Data visualization images:
■ ■ ■
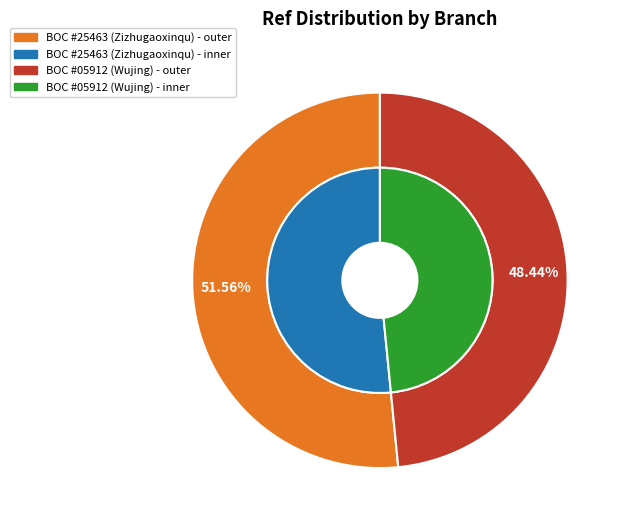

To the nearest percent, what portion does BOC - #05912 - SH WUJING SUB-BRANCH represent?

48%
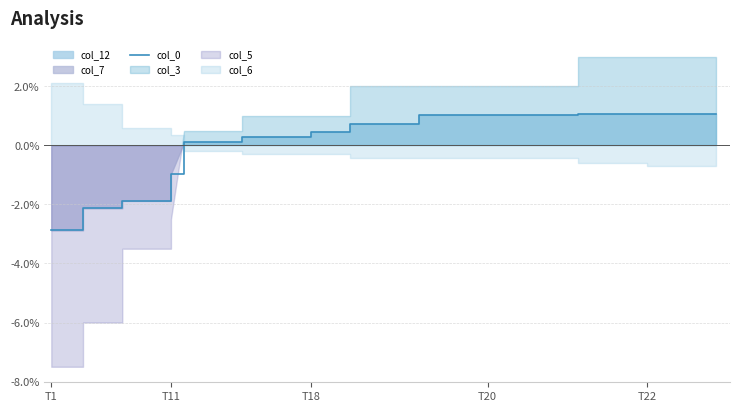

Reading left to right, what are all the values shown in this chart?

-2.9	-2.1	-1.9	-1.0	0.1	0.3	0.5	0.7	1.0	1.0	1.0	1.1	1.1	1.1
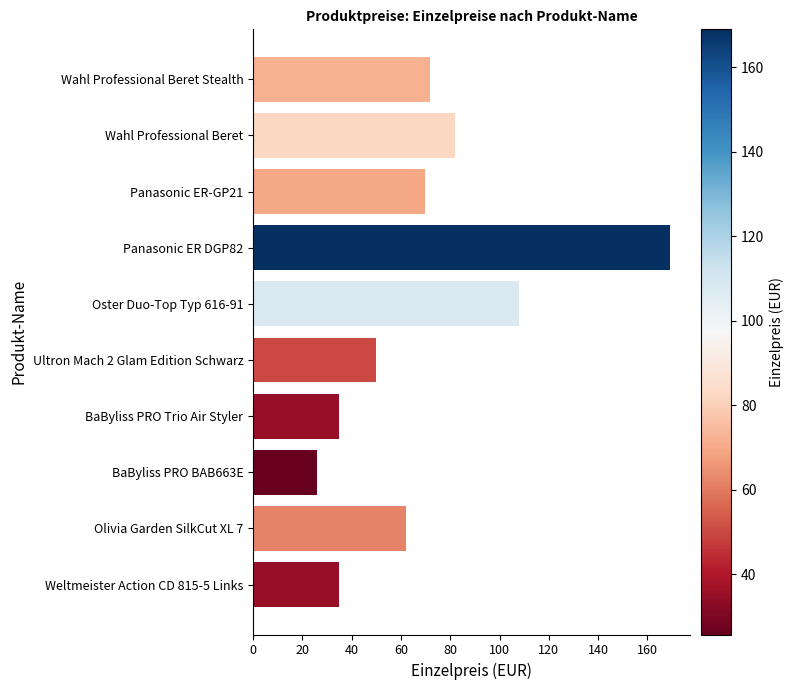

How many values are below 69?

5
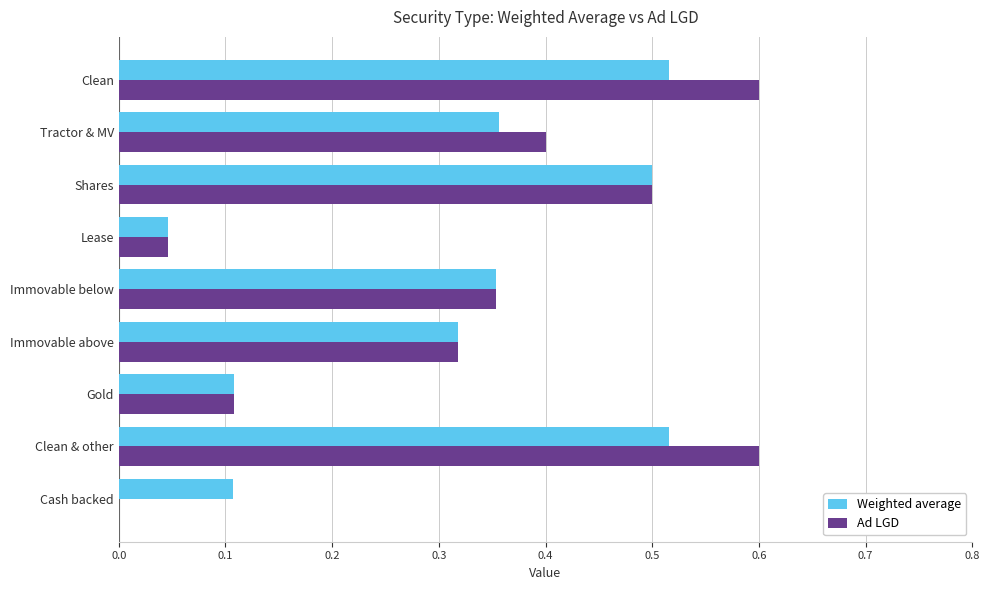

What is the highest value of the Ad LGD series?

0.6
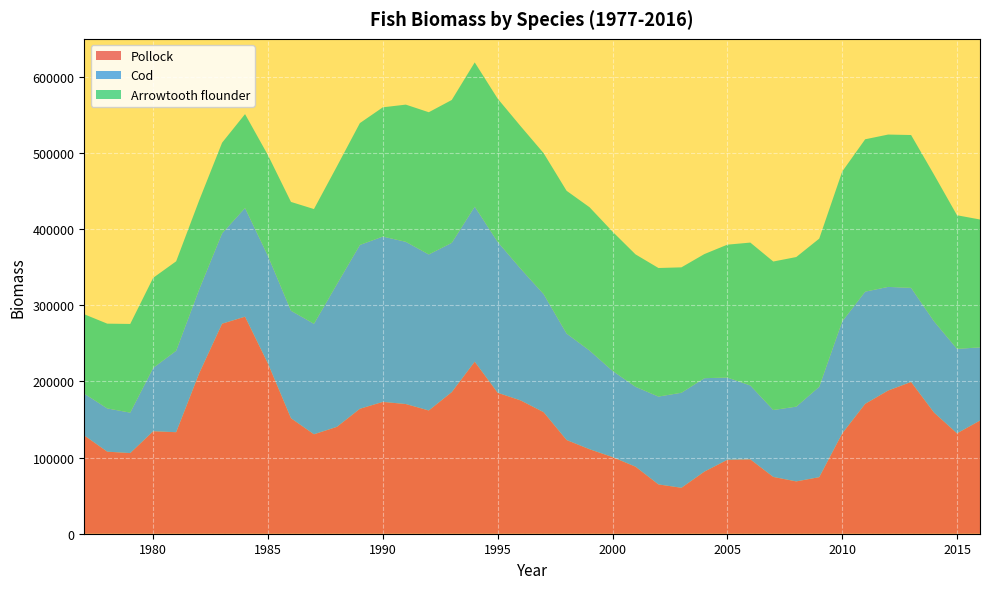

Reading right to left, transcribe all the data shown in this chart.

Pollock: 148506.0	131741.1	158905.3	199122.0	187915.7	170434.5	131559.3	74232.5	68658.9	74525.6	97590.5	97011.2	81517.9	60288.4	64711.5	88001.9	100578.0	110870.8	122978.4	159503.4	174922.3	184957.3	225767.7	185832.6	161731.4	170192.8	172992.5	163963.8	140261.5	130496.4	151557.5	223186.0	284835.7	275611.6	210349.8	133227.6	134485.2	105823.8	107684.8	128955.0
Cod: 96071.7	110844.2	119808.3	123547.3	135985.6	147229.1	147038.8	118646.4	98093.0	87858.6	96949.9	107960.6	122590.8	124725.5	115263.1	104857.0	113200.2	129554.8	139710.5	154956.0	172843.4	197999.1	203472.5	195892.4	204773.1	212865.4	216988.5	215006.1	187220.5	144985.1	141062.9	141187.6	142648.2	118564.0	110057.4	106875.6	83196.5	53076.6	56748.2	54865.6
Arrowtooth flounder: 167777.7	175336.9	192420.9	200535.0	199930.4	199947.0	196621.4	194372.2	196336.3	194824.0	187521.7	174361.0	162882.7	164545.1	168727.5	173749.3	182693.6	188002.5	187341.8	184960.3	187012.1	187965.3	189270.2	187479.2	186619.8	180048.4	169605.5	159889.0	154592.9	150584.3	142792.5	132275.0	123176.4	118956.6	116804.4	117371.3	118122.8	116384.0	111242.4	104142.2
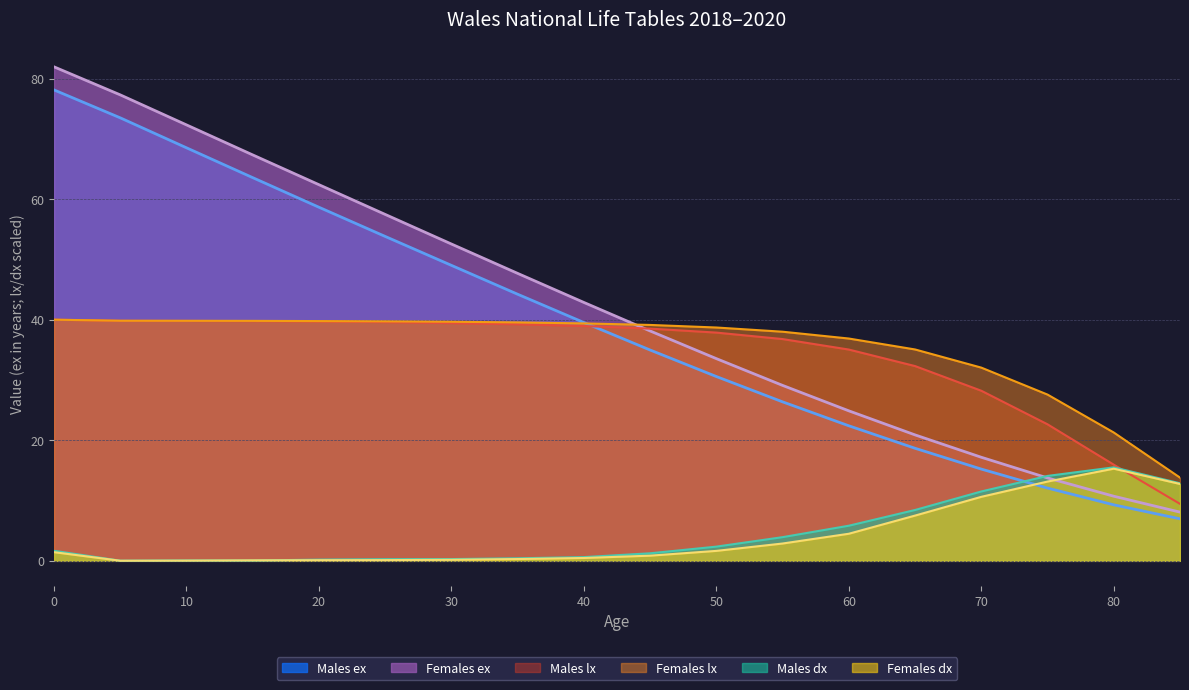

Which series ends up on top after the final intersection of Females dx and Females ex?

Females dx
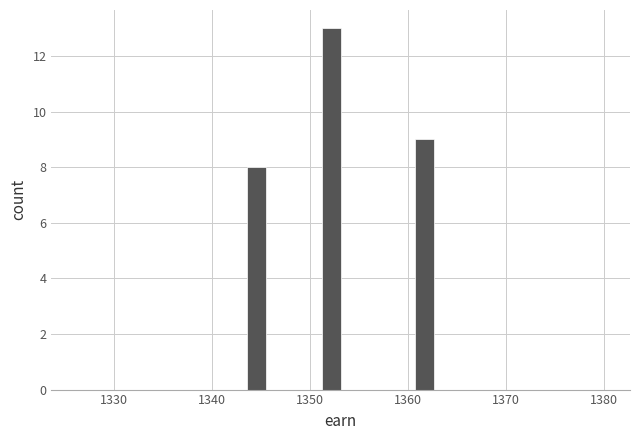

Around what value on the x-axis is the tallest bar? Give the approximate position of its centre, as read against the axis.

1352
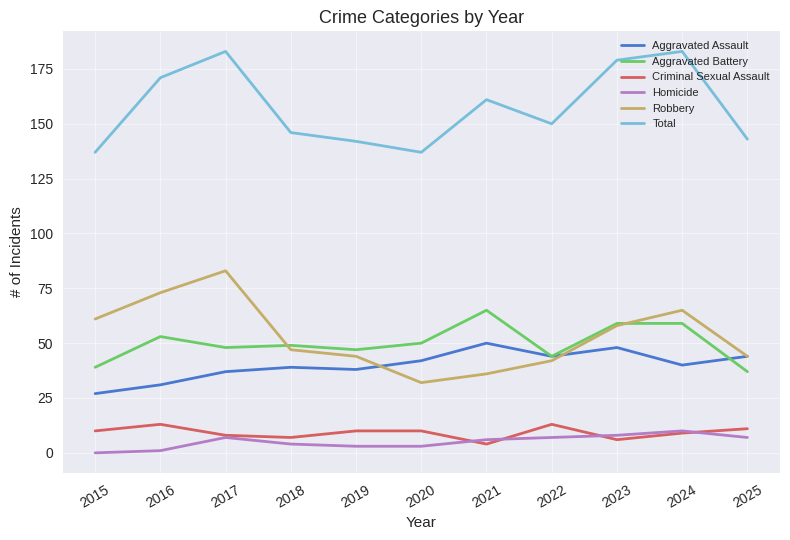

Where is the first local minimum for Total?

2020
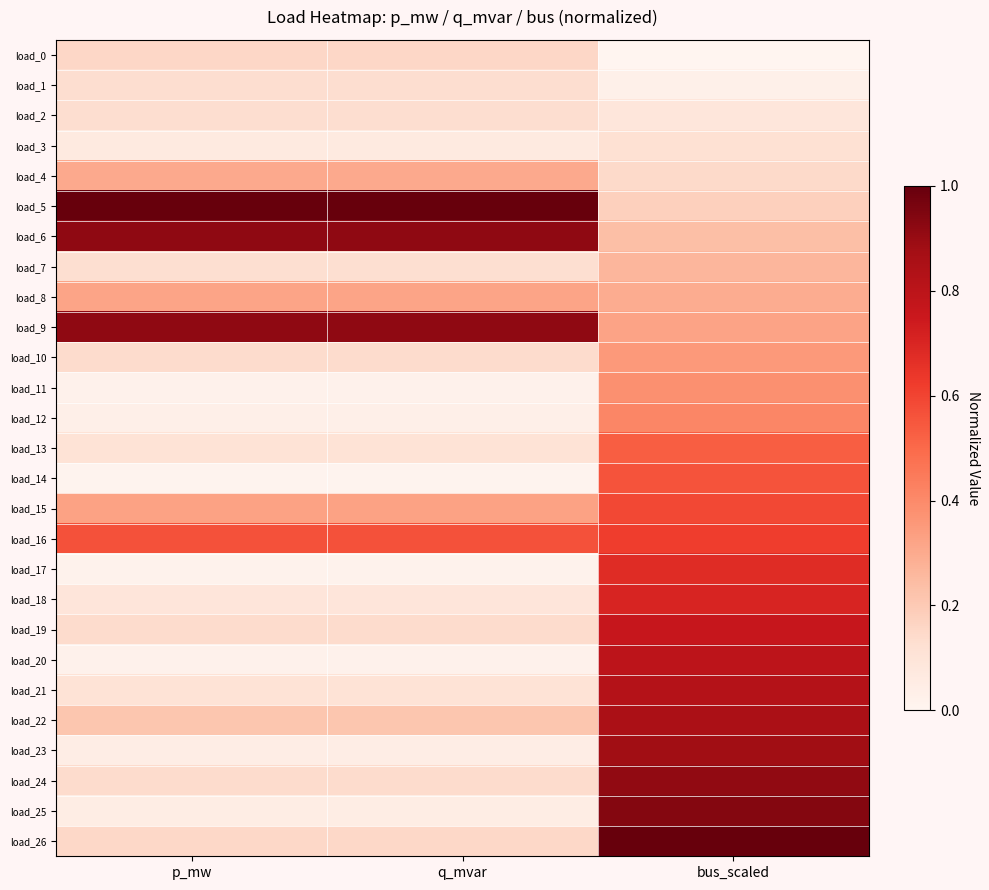

At p_mw, list the series in order from smallest to largest.

load_14, load_17, load_20, load_11, load_12, load_23, load_25, load_3, load_18, load_13, load_21, load_7, load_2, load_1, load_10, load_19, load_24, load_26, load_0, load_22, load_4, load_8, load_15, load_16, load_6, load_9, load_5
■ ■ ■
→ WORK ORDER
Render every line of the items above as a JSON list of strings, one string per line, omitting blank lines and leaving the pictures out.

→ RESPONSE AREA
[
  "To the nearest percent, what portion does BOC - #05912 - SH WUJING SUB-BRANCH represent?",
  "48%",
  "Reading left to right, what are all the values shown in this chart?",
  "-2.9\t-2.1\t-1.9\t-1.0\t0.1\t0.3\t0.5\t0.7\t1.0\t1.0\t1.0\t1.1\t1.1\t1.1",
  "How many values are below 69?",
  "5",
  "What is the highest value of the Ad LGD series?",
  "0.6",
  "Reading right to left, transcribe all the data shown in this chart.",
  "Pollock: 148506.0\t131741.1\t158905.3\t199122.0\t187915.7\t170434.5\t131559.3\t74232.5\t68658.9\t74525.6\t97590.5\t97011.2\t81517.9\t60288.4\t64711.5\t88001.9\t100578.0\t110870.8\t122978.4\t159503.4\t174922.3\t184957.3\t225767.7\t185832.6\t161731.4\t170192.8\t172992.5\t163963.8\t140261.5\t130496.4\t151557.5\t223186.0\t284835.7\t275611.6\t210349.8\t133227.6\t134485.2\t105823.8\t107684.8\t128955.0",
  "Cod: 96071.7\t110844.2\t119808.3\t123547.3\t135985.6\t147229.1\t147038.8\t118646.4\t98093.0\t87858.6\t96949.9\t107960.6\t122590.8\t124725.5\t115263.1\t104857.0\t113200.2\t129554.8\t139710.5\t154956.0\t172843.4\t197999.1\t203472.5\t195892.4\t204773.1\t212865.4\t216988.5\t215006.1\t187220.5\t144985.1\t141062.9\t141187.6\t142648.2\t118564.0\t110057.4\t106875.6\t83196.5\t53076.6\t56748.2\t54865.6",
  "Arrowtooth flounder: 167777.7\t175336.9\t192420.9\t200535.0\t199930.4\t199947.0\t196621.4\t194372.2\t196336.3\t194824.0\t187521.7\t174361.0\t162882.7\t164545.1\t168727.5\t173749.3\t182693.6\t188002.5\t187341.8\t184960.3\t187012.1\t187965.3\t189270.2\t187479.2\t186619.8\t180048.4\t169605.5\t159889.0\t154592.9\t150584.3\t142792.5\t132275.0\t123176.4\t118956.6\t116804.4\t117371.3\t118122.8\t116384.0\t111242.4\t104142.2",
  "Which series ends up on top after the final intersection of Females dx and Females ex?",
  "Females dx",
  "Around what value on the x-axis is the tallest bar? Give the approximate position of its centre, as read against the axis.",
  "1352",
  "Where is the first local minimum for Total?",
  "2020",
  "At p_mw, list the series in order from smallest to largest.",
  "load_14, load_17, load_20, load_11, load_12, load_23, load_25, load_3, load_18, load_13, load_21, load_7, load_2, load_1, load_10, load_19, load_24, load_26, load_0, load_22, load_4, load_8, load_15, load_16, load_6, load_9, load_5"
]